Entries provided below:

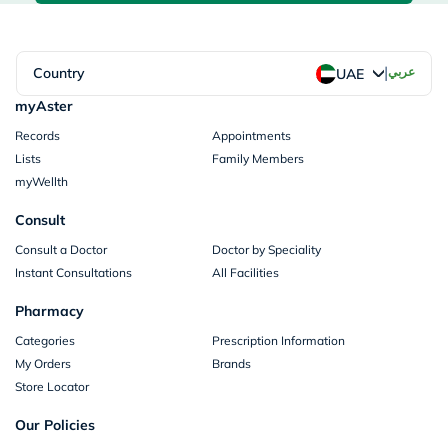
|
Country
عربي
UAE
myAster
Records
Appointments
Lists
Family Members
myWellth
Consult
Consult a Doctor
Doctor by Speciality
Instant Consultations
All Facilities
Pharmacy
Categories
Prescription Information
My Orders
Brands
Store Locator
Our Policies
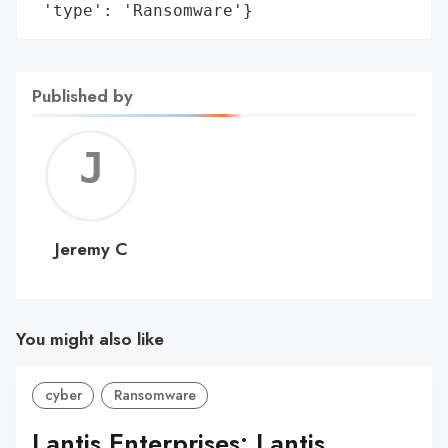
 'type': 'Ransomware'}
Published by
Jerem
C
Jeremy C
You might also like
cyber
Ransomware
Lantis Enterprises: Lantis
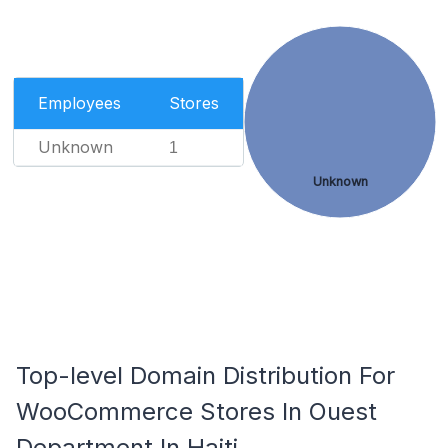
Employees
Stores
Unknown
1
Unknown
Top-level Domain Distribution For
WooCommerce Stores In Ouest
Department In Haiti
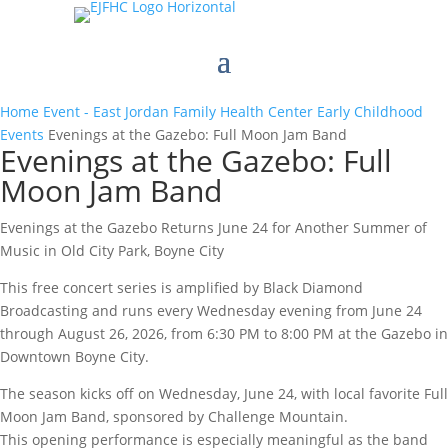
Home
Event - East Jordan Family Health Center
Early Childhood
Events
Evenings at the Gazebo: Full Moon Jam Band
Evenings at the Gazebo: Full
Moon Jam Band
Evenings at the Gazebo Returns June 24 for Another Summer of
Music in Old City Park, Boyne City
This free concert series is amplified by Black Diamond
Broadcasting and runs every Wednesday evening from June 24
through August 26, 2026, from 6:30 PM to 8:00 PM at the Gazebo in
Downtown Boyne City.
The season kicks off on Wednesday, June 24, with local favorite Full
Moon Jam Band, sponsored by Challenge Mountain.
This opening performance is especially meaningful as the band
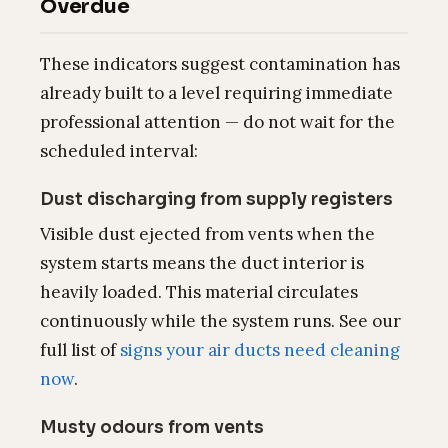
Overdue
These indicators suggest contamination has
already built to a level requiring immediate
professional attention — do not wait for the
scheduled interval:
Dust discharging from supply registers
Visible dust ejected from vents when the
system starts means the duct interior is
heavily loaded. This material circulates
continuously while the system runs. See our
full list of
signs your air ducts need cleaning
now
.
Musty odours from vents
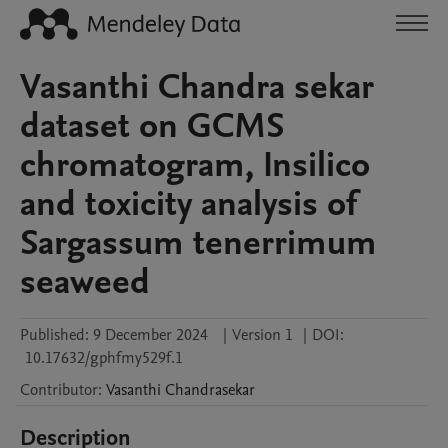
Vasanthi Chandra sekar
dataset on GCMS
chromatogram, Insilico
and toxicity analysis of
Sargassum tenerrimum
seaweed
Published:
9 December 2024
|
Version 1
|
DOI:
10.17632/gphfmy529f.1
Contributor
:
Vasanthi
Chandrasekar
Description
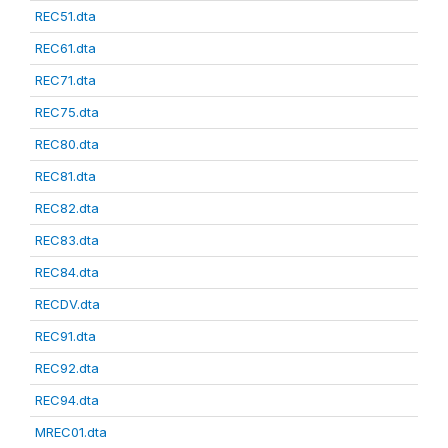
REC51.dta
REC61.dta
REC71.dta
REC75.dta
REC80.dta
REC81.dta
REC82.dta
REC83.dta
REC84.dta
RECDV.dta
REC91.dta
REC92.dta
REC94.dta
MREC01.dta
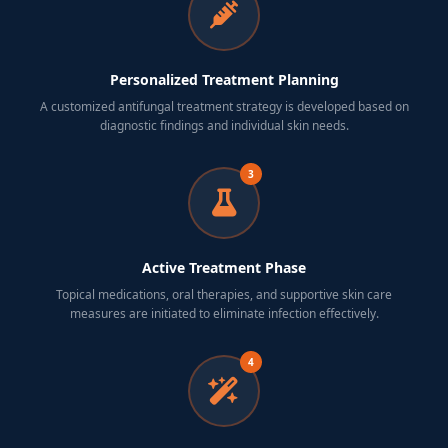
Personalized Treatment Planning
A customized antifungal treatment strategy is developed based on
diagnostic findings and individual skin needs.
3
Active Treatment Phase
Topical medications, oral therapies, and supportive skin care
measures are initiated to eliminate infection effectively.
4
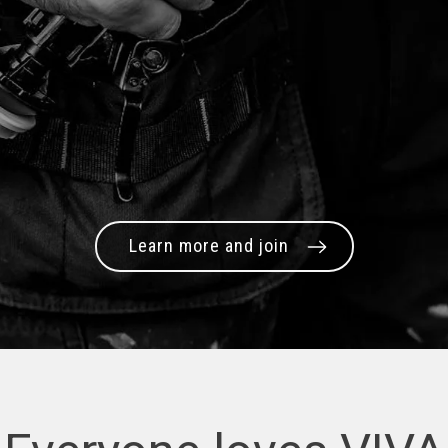
Learn more and join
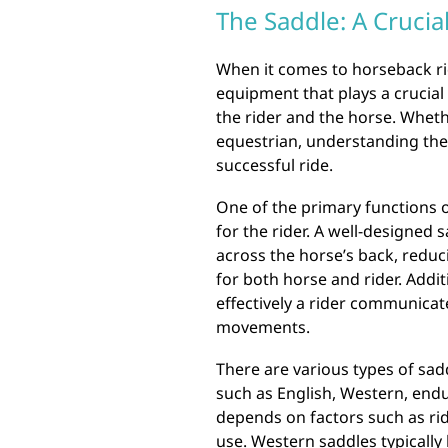
The Saddle: A Crucia
When it comes to horseback rid
equipment that plays a crucial
the rider and the horse. Whet
equestrian, understanding the 
successful ride.
One of the primary functions o
for the rider. A well-designed 
across the horse’s back, redu
for both horse and rider. Addit
effectively a rider communicat
movements.
There are various types of sadd
such as English, Western, endu
depends on factors such as rid
use. Western saddles typicall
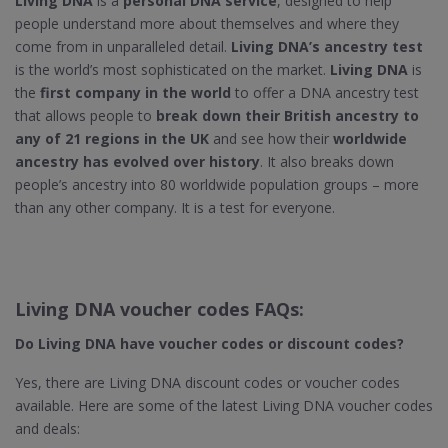
Living DNA
is a
personal DNA service
, designed to help
people understand more about themselves and where they
come from in unparalleled detail.
Living DNA’s ancestry test
is the world’s most sophisticated on the market.
Living DNA
is
the
first company in the world
to offer a DNA ancestry test
that allows people to
break down their British ancestry to
any of 21 regions in the UK
and see how their
worldwide
ancestry has evolved over history
. It also breaks down
people’s ancestry into 80 worldwide population groups – more
than any other company. It is a test for everyone.
Living DNA voucher codes FAQs:
Do Living DNA​ have voucher codes or discount codes?
Yes, there are Living DNA discount codes or voucher codes
available. Here are some of the latest Living DNA voucher codes
and deals:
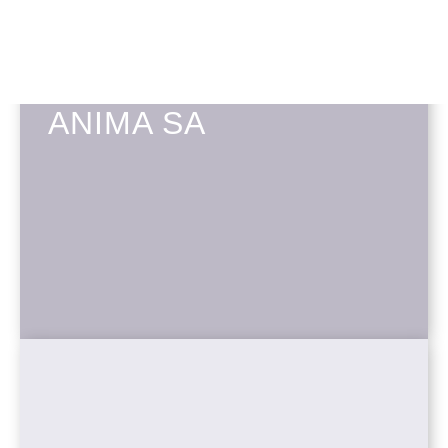
ANIMA SA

End of Entries provided.

== Activity ==
Set down all of the data word for word; no pictures belong in it.

== Response ==
|
Country
عربي
UAE
myAster
Records
Appointments
Lists
Family Members
myWellth
Consult
Consult a Doctor
Doctor by Speciality
Instant Consultations
All Facilities
Pharmacy
Categories
Prescription Information
My Orders
Brands
Store Locator
Our Policies
 'type': 'Ransomware'}
Published by
Jerem
C
Jeremy C
You might also like
cyber
Ransomware
Lantis Enterprises: Lantis
Employees
Stores
Unknown
1
Unknown
Top-level Domain Distribution For
WooCommerce Stores In Ouest
Department In Haiti
Home
Event - East Jordan Family Health Center
Early Childhood
Events
Evenings at the Gazebo: Full Moon Jam Band
Evenings at the Gazebo: Full
Moon Jam Band
Evenings at the Gazebo Returns June 24 for Another Summer of
Music in Old City Park, Boyne City
This free concert series is amplified by Black Diamond
Broadcasting and runs every Wednesday evening from June 24
through August 26, 2026, from 6:30 PM to 8:00 PM at the Gazebo in
Downtown Boyne City.
The season kicks off on Wednesday, June 24, with local favorite Full
Moon Jam Band, sponsored by Challenge Mountain.
This opening performance is especially meaningful as the band
Overdue
These indicators suggest contamination has
already built to a level requiring immediate
professional attention — do not wait for the
scheduled interval:
Dust discharging from supply registers
Visible dust ejected from vents when the
system starts means the duct interior is
heavily loaded. This material circulates
continuously while the system runs. See our
full list of
signs your air ducts need cleaning
now
.
Musty odours from vents
Vasanthi Chandra sekar
dataset on GCMS
chromatogram, Insilico
and toxicity analysis of
Sargassum tenerrimum
seaweed
Published:
9 December 2024
|
Version 1
|
DOI:
10.17632/gphfmy529f.1
Contributor
:
Vasanthi
Chandrasekar
Description
REC51.dta
REC61.dta
REC71.dta
REC75.dta
REC80.dta
REC81.dta
REC82.dta
REC83.dta
REC84.dta
RECDV.dta
REC91.dta
REC92.dta
REC94.dta
MREC01.dta
Personalized Treatment Planning
A customized antifungal treatment strategy is developed based on
diagnostic findings and individual skin needs.
3
Active Treatment Phase
Topical medications, oral therapies, and supportive skin care
measures are initiated to eliminate infection effectively.
4
Learn more and join
The Saddle: A Crucia
When it comes to horseback rid
equipment that plays a crucial
the rider and the horse. Whet
equestrian, understanding the 
successful ride.
One of the primary functions o
for the rider. A well-designed 
across the horse’s back, redu
for both horse and rider. Addit
effectively a rider communicat
movements.
There are various types of sadd
such as English, Western, endu
depends on factors such as rid
use. Western saddles typicall
Living DNA
is a
personal DNA service
, designed to help
people understand more about themselves and where they
come from in unparalleled detail.
Living DNA’s ancestry test
is the world’s most sophisticated on the market.
Living DNA
is
the
first company in the world
to offer a DNA ancestry test
that allows people to
break down their British ancestry to
any of 21 regions in the UK
and see how their
worldwide
ancestry has evolved over history
. It also breaks down
people’s ancestry into 80 worldwide population groups – more
than any other company. It is a test for everyone.
Living DNA voucher codes FAQs:
Do Living DNA​ have voucher codes or discount codes?
Yes, there are Living DNA discount codes or voucher codes
available. Here are some of the latest Living DNA voucher codes
and deals:
ANIMA SA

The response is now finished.